O Cofecon coordena uma campanha de combate à desigualdade social. “É um debate que precisa ser levado para a sociedade, para ajudar a construir um consenso”, destaca Holanda.
Carga tributária
No Brasil
Impostos sobre consumo: 56%
Impostos sobre a renda de trabalho: 16%
Impostos sobre patrimônio e riquezas: 28%
Média mundial
Impostos sobre a renda do capital: 67%
Impostos sobre o consumo e renda do trabalho: 3%
Fonte: Cofecon/OCDE
Transação em dinheiro será declarada
Desde a segunda-feira (01/01), as transações em espécie em valor igual ou superior a R$ 30 mil terão que ser informadas à Receita Federal. Quem recebe é que está obrigado a declarar. A norma entra em vigor após a maior apreensão de dinheiro vivo da história do país – os R$ 51 milhões no apartamento em Salvador usado pelo ex-ministro Geddel Vieira Lima.
As movimentações terão que ser declaradas por meio da Declaração de Operações Liquidadas com Moeda em Espécie, no site da Receita. Quem não declarar ou prestar a informação incorreta ficará sujeito a multa de 1,5% a 3% do valor.
Mercado aguarda cortes na nota do país
O adiamento da votação da reforma da Previdência para fevereiro pode ter um efeito colateral frustrante: fazer com que as agências de classificação de risco de crédito antecipem o rebaixamento da nota do Brasil. Segundo especialistas ouvidos pela reportagem, a agência Standard & Poor’s seria a primeira a tomar essa decisão.
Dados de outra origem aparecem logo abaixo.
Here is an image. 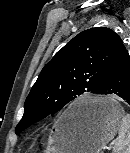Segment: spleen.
Returning <instances> with one entry per match:
<instances>
[{
    "label": "spleen",
    "instance_id": "1",
    "mask_svg": "<svg viewBox=\"0 0 130 153\" xmlns=\"http://www.w3.org/2000/svg\"><path fill=\"white\" fill-rule=\"evenodd\" d=\"M113 153H130V114L122 118Z\"/></svg>",
    "mask_w": 130,
    "mask_h": 153
}]
</instances>
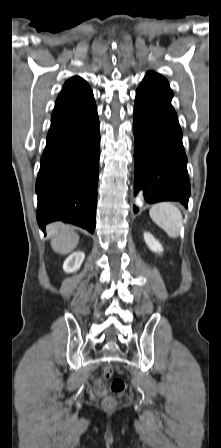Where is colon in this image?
Returning <instances> with one entry per match:
<instances>
[{
  "mask_svg": "<svg viewBox=\"0 0 221 448\" xmlns=\"http://www.w3.org/2000/svg\"><path fill=\"white\" fill-rule=\"evenodd\" d=\"M113 374H114V368L111 365H106L103 369L102 378L109 379L113 376ZM125 388H126V385H125L123 378H121V377L113 378L111 381V384H110V390L114 396L107 397L103 402V406L106 409L114 408L116 405V402H117L115 395H119V394L123 393L125 391Z\"/></svg>",
  "mask_w": 221,
  "mask_h": 448,
  "instance_id": "colon-1",
  "label": "colon"
}]
</instances>
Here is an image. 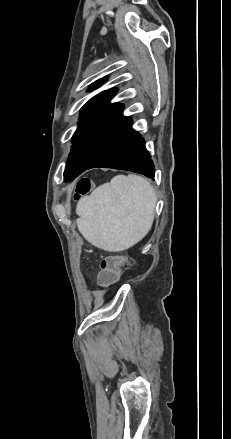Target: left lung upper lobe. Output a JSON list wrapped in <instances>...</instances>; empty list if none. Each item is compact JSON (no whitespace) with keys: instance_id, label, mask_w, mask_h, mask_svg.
Wrapping results in <instances>:
<instances>
[{"instance_id":"left-lung-upper-lobe-1","label":"left lung upper lobe","mask_w":231,"mask_h":439,"mask_svg":"<svg viewBox=\"0 0 231 439\" xmlns=\"http://www.w3.org/2000/svg\"><path fill=\"white\" fill-rule=\"evenodd\" d=\"M103 81H96L90 90L99 87ZM116 89L103 91L91 98L81 109L79 126L73 135L72 148L64 180L71 181L79 176L95 158L106 139L123 122V105L110 103Z\"/></svg>"}]
</instances>
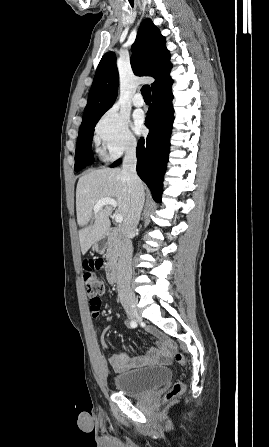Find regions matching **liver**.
<instances>
[{
  "instance_id": "6515ba94",
  "label": "liver",
  "mask_w": 269,
  "mask_h": 447,
  "mask_svg": "<svg viewBox=\"0 0 269 447\" xmlns=\"http://www.w3.org/2000/svg\"><path fill=\"white\" fill-rule=\"evenodd\" d=\"M102 198H112L117 202V212L126 218L130 208V192L127 180L120 168L87 170L79 178L76 188V214L80 225L79 241L84 255L89 247L105 237L111 222L113 206H102L99 212L93 208Z\"/></svg>"
}]
</instances>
Moody’s e Fitch acompanhariam o movimento, deixando o país ainda mais distante do selo de bom pagador.
Na última semana, circularam no mercado informações de que a S&P poderia rebaixar a nota do Brasil já no início do ano. Atualmente, o país tem nota BB na agência, dois degraus abaixo do chamado grau de investimento – nota dada aos países que têm um caixa robusto para quitar as suas dívidas. Logo após o adiamento da votação da reforma, Moody’s e Fitch alertaram para o impacto negativo.
Diante do tom mais duro, o ministro da Fazenda, Henrique Meirelles, afirmou que conversaria com as agências. Para especialistas, porém, a chance de aprovação é remota – e as agências teriam avaliação parecida. O fato de 2018 ser ano eleitoral pode tornar as agências ainda mais cautelosas, avalia Silvio Campos Neto, da consultoria Tendências. “Elas podem antecipar esse ajuste”.
Expectativa
Promessas. Uma agenda pró-reforma da Previdência seguraria as agências, que olham o compromisso, afirma Rodrigo Melo, economista-chefe da Icatu Vanguarda.